◆ **Data**:

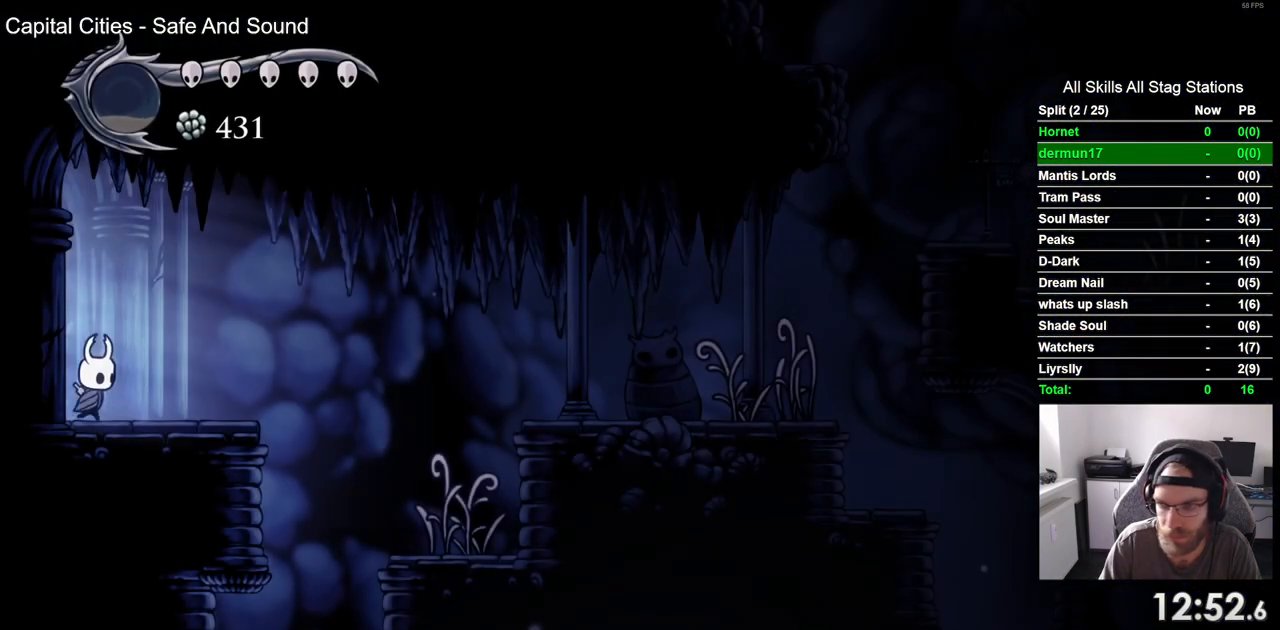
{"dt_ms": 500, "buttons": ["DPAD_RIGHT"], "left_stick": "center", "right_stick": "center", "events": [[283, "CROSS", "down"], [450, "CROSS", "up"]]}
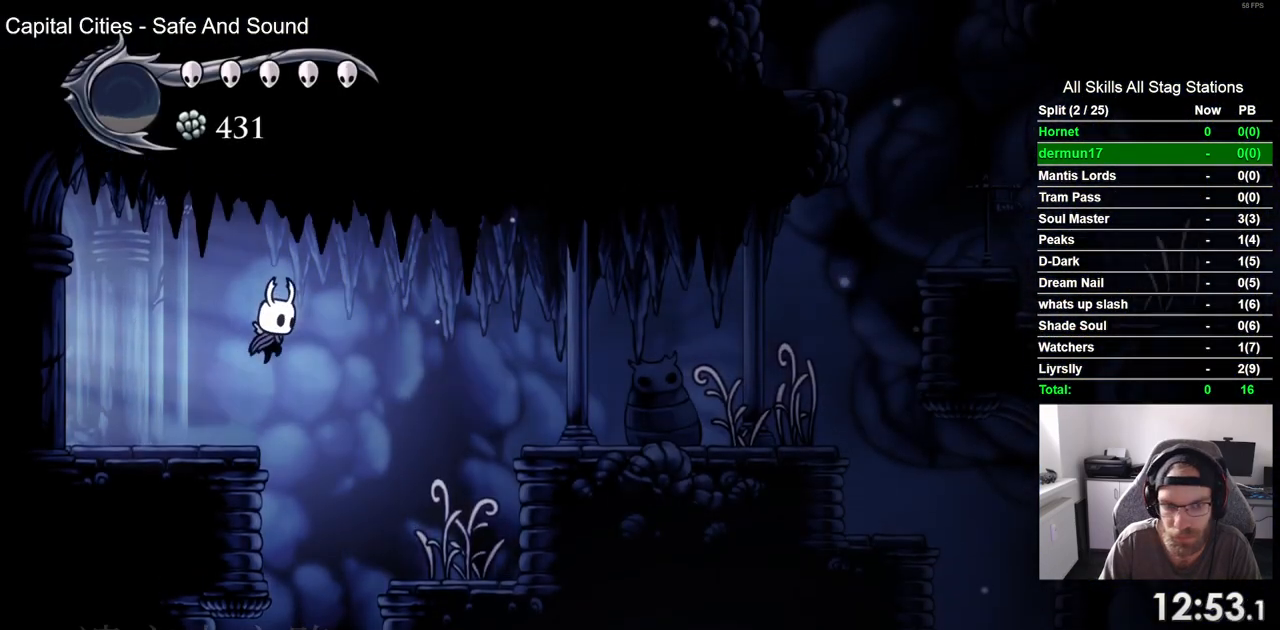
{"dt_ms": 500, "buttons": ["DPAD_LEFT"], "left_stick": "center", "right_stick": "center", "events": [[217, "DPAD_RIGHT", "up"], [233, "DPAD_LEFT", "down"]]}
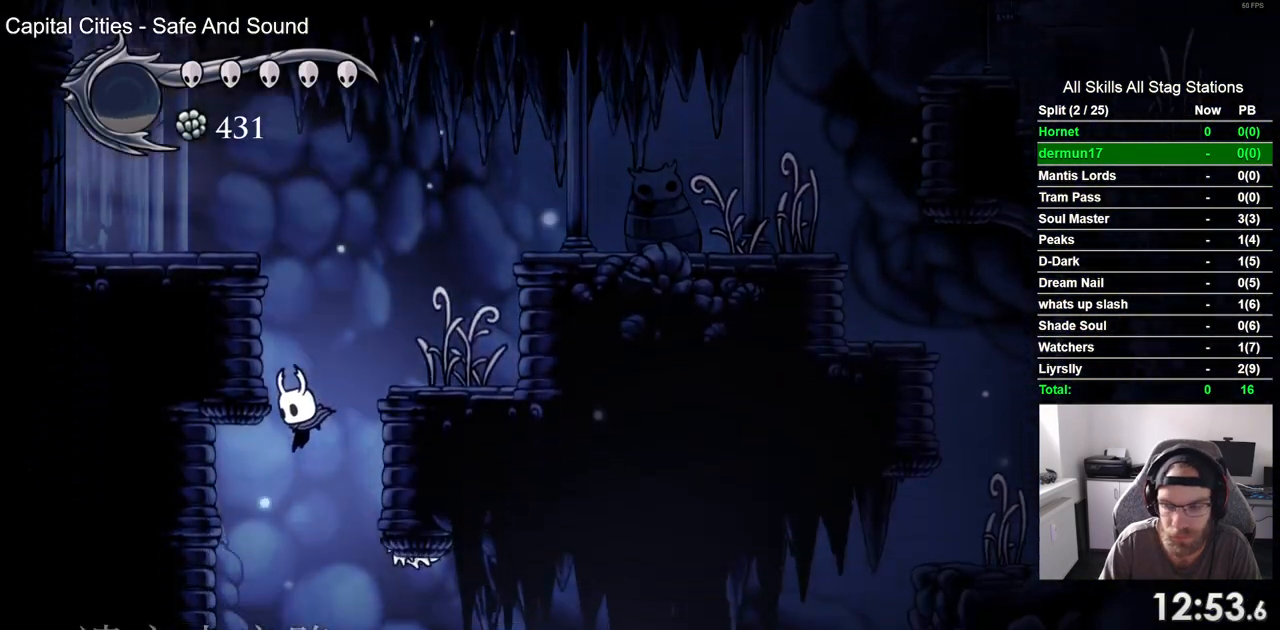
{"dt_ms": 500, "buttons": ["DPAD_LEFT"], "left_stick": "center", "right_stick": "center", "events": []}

◆ **Instructions to follow**:
The data above must be copied exactly. Leave out the pictures.

◆ **Response area**:
{"dt_ms": 500, "buttons": ["DPAD_RIGHT"], "left_stick": "center", "right_stick": "center", "events": [[283, "CROSS", "down"], [450, "CROSS", "up"]]}
{"dt_ms": 500, "buttons": ["DPAD_LEFT"], "left_stick": "center", "right_stick": "center", "events": [[217, "DPAD_RIGHT", "up"], [233, "DPAD_LEFT", "down"]]}
{"dt_ms": 500, "buttons": ["DPAD_LEFT"], "left_stick": "center", "right_stick": "center", "events": []}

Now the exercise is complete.